Collections你用对了吗？

来源：互联网发布：c语言模块化书籍编辑：程序博客网时间：2024/05/22 03:38

.Net有两类基础的集合类型：List和Dictionary。List是基于Index的，Dictionary是基于key的。集合类型一般实现了IEnumberable，ICollection或者Ilist接口。

类型

描述

使用场景

ArrayList

能够根据添加项动态调整集合大小。

适用于存储自定义类型，特别是对于数据经常进行增加和删除的。
使用TrimToSize()去掉预留元素位置，优化性能。
使用ArrayList.BinarySearch进行高效的查询。
不要用ArrayList去存储string。用StringCollection代替。
ArrayList.Sort()默认使用的是快速排序。

Hashtable

基于Key的hash值，存储key/value对的collection类型。

适用于存储大量并不经常更改的数据，数据经常改动会造成额外的性能开销（计算hash值）。
适用于经常Search而不需要排序的情况。

HybridDictionary

能够根据集合的大小，动态使用相应类型的字典类型。使用ListDictionary（小），使用Hashtable（大）。

适用于经常进行Search操作。
不要用于排序。

ListDictionary

基于Key的hash值，存储key/value对的collection类型，基于单链表实现的。

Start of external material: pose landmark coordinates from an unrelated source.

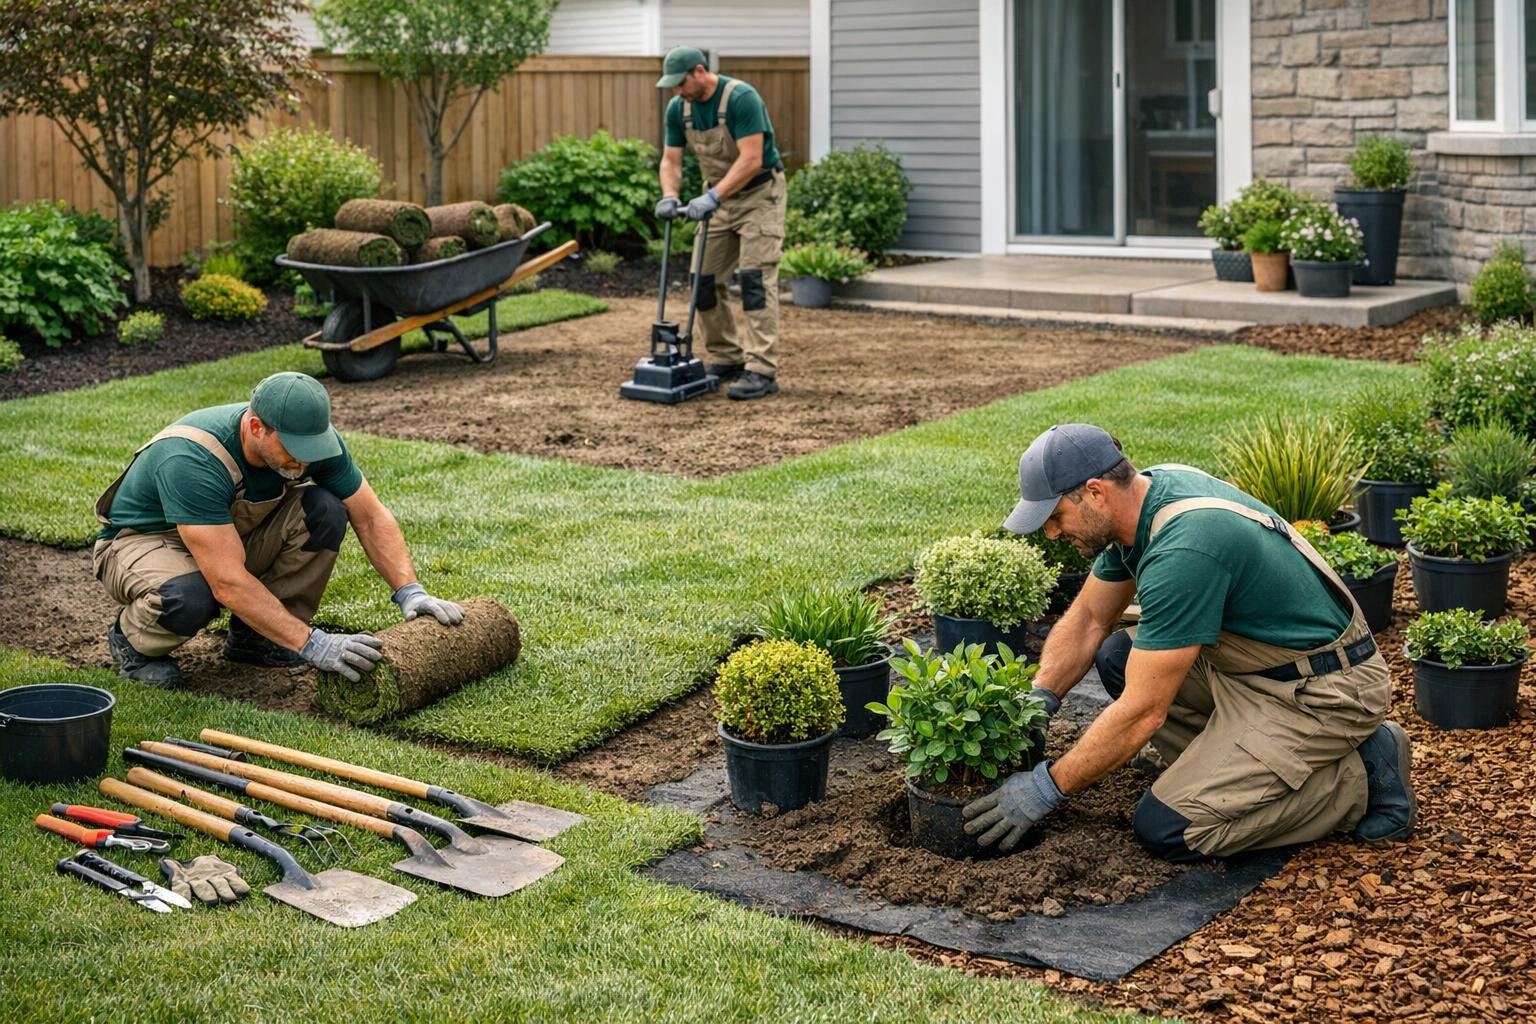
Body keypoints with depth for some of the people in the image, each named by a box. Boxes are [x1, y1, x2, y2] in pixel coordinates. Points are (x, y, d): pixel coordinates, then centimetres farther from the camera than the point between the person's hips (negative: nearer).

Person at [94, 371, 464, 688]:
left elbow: (371, 517, -8)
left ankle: (252, 636, -4)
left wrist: (410, 592, -21)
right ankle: (131, 639, -5)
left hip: (235, 537, 6)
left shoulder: (311, 435, -19)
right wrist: (312, 644, -43)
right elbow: (228, 583, -41)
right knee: (189, 598, -41)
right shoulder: (193, 462, -38)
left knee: (325, 511, -20)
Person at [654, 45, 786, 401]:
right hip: (719, 197, 7)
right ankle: (727, 360, 15)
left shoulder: (742, 98, -25)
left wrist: (712, 196, -36)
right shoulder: (678, 109, -3)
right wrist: (670, 196, -20)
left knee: (755, 278, -15)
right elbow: (671, 160, 0)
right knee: (704, 279, 3)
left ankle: (762, 371, -16)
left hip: (759, 193, -7)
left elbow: (751, 160, -30)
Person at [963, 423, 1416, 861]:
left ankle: (1357, 782, -2)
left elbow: (1143, 712, -26)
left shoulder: (1183, 551, -29)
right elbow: (1088, 618, 12)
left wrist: (1047, 787, -18)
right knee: (1117, 656, 7)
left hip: (1324, 693, -9)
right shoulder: (1149, 491, -1)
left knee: (1165, 829, -13)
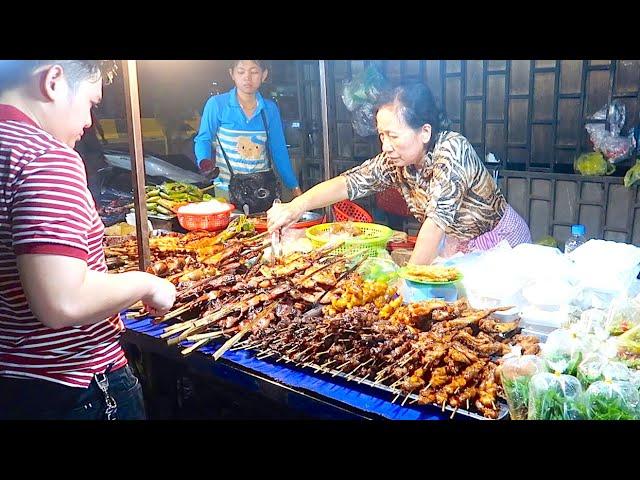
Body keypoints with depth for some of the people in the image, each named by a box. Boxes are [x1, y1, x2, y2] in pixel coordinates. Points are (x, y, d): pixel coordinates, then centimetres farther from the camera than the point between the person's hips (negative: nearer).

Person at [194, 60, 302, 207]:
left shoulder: (270, 109, 6)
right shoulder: (217, 104, -2)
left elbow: (279, 150, 11)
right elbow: (203, 139, 2)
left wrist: (295, 187, 7)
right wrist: (205, 161, -20)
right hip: (226, 190, -2)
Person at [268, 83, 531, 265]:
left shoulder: (452, 150, -31)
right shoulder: (393, 161, -12)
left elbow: (437, 220, -35)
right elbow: (348, 182, -19)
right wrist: (297, 206, -35)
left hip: (500, 241, -5)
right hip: (457, 244, 5)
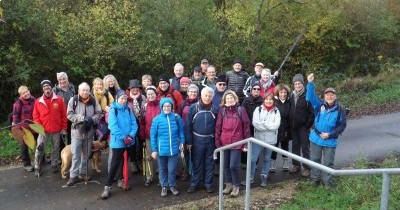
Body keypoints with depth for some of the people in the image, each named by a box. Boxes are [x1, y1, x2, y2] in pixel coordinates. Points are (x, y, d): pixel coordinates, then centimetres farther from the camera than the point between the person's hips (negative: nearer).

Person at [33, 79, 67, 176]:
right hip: (43, 130, 0)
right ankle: (37, 168, 8)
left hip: (56, 130, 0)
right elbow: (35, 116, 3)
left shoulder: (59, 99, -4)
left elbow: (64, 115, 0)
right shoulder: (38, 101, 0)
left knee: (56, 148, 11)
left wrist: (64, 128, -1)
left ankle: (54, 165, 25)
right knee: (39, 148, -4)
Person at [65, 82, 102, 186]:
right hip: (77, 131, -2)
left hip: (89, 131, 3)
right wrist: (82, 118, -22)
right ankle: (73, 176, 5)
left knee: (86, 154, 13)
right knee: (75, 154, -2)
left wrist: (92, 119, -18)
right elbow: (70, 114, -10)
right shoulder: (73, 100, -7)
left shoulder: (94, 101, -2)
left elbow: (98, 113, 1)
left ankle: (83, 174, 26)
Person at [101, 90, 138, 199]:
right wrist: (123, 137, -19)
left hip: (129, 142, 5)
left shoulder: (128, 110, 7)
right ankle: (107, 187, -1)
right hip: (118, 141, -5)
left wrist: (131, 135, -13)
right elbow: (113, 126, -17)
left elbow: (134, 124, 3)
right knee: (115, 164, -6)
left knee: (125, 162, 17)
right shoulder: (113, 110, -8)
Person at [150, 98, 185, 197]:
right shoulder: (157, 119, -8)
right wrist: (154, 149, -5)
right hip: (162, 149, 0)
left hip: (174, 149, 0)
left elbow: (181, 131, 6)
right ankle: (164, 186, 30)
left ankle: (172, 186, 29)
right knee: (162, 169, 14)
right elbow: (153, 135, -4)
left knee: (172, 169, 7)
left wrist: (182, 142, -3)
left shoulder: (177, 117, -5)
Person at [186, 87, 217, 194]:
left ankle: (208, 183, 23)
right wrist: (188, 141, -6)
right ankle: (194, 183, 21)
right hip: (197, 140, -1)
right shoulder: (193, 107, -5)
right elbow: (188, 125, -4)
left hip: (210, 140, 1)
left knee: (209, 163, 10)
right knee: (197, 163, 9)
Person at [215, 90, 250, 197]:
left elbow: (246, 126, -2)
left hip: (236, 142, -3)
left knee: (234, 165, -7)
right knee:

对于不大于10的key/value对的排序非常高效。

NameValueCollection

存储string类型的key/value的可排序的Collection。

string类型，可排序。可以在一个集合中包含多个相同Key的实体。
适用于经常改变数据。
适用于去缓存数据项以便于快速取回。

SortedList

基于Key排序的Key/value对的collection。可以通过key或index来提取value。

适用于存储静态数据，并且在一段时间内只有少量数据需要更新。
可以用于快速根据索引或者Key来取回数据。
避免用于存储数据有大量更新的数据。创建和排序的时间非常耗时。
避免存储string类型，因为过度的转换开销。使用StringCollection代替。

StringCollection

string类型的arraylist

适用于存储经常变化的string类型的数据，并且需要在大块中检索。
适合绑定string类型数据到DataGrid，避免了向下类型转换的开销。

StringDictionary

基于Hash table。用于存储key是string类型的Dictionary

适用于存储需要经常检索的静态string类型数据

Queue

基于ICollection的实现，先进先出

Stack

后进先出

集合类型常见问题：

Boxing issues
Thread safety
Enumeration overhead

Boxing issues

如果使用ArrayList去存储值类型时都会被执行装箱操作，当取数据时会执行拆箱操作。当要存储大量的item时会导致过度开销。

ArrayList al =new ArrayList();

for (int i = 0; i < 1000; i++)

al.Add(i); //Implicitly boxed because Add() takes an object

int f = (int)al[0];// The element is unboxed

解决方案：

考虑使用强类型的数组代替，或者使用自定义集合类型。

在.net framework 2.0之后，使用泛型可以避免装箱和拆箱的开销。

Thread Safety

通常，集合默认不是线程安全的。在多线程下对于读操作是线程安全的，对于任何修改操作是非线程安全的，会导致未知的结果。

解决方案：

使用Synchronized方法

//初始化

ArrayList arrayList = new ArrayList();

//添加对象到集合

…….

//使用Synchronized方法

Arraylist syncArrayList = ArrayList.Synchronized(arrayList);

使用Lock语句的SyncRoot属性

ArrayList myCollection = new ArrayList();

Lock(myCollection.SyncRoot){}

Enumeration Overhead

.Net Framework 1.1通过重写IEnumerable.GetEnumberator方法提供了枚举器。

但也不是很理想，理由如下：

GetEnumerator方法是虚拟的，所以无法内联。
GetEnumerator方法返回的是Ienumerator的接口而不是一个实际的类型。因此，在编译期间，无法确定实际的枚举器(Enumerator)
MoveNext方法和Current属性同样是虚拟的，因此无法内联。
IEnumerator.Current返回的的是Object类型。根据存储在集合的数据类型可能需要装箱和拆箱操作。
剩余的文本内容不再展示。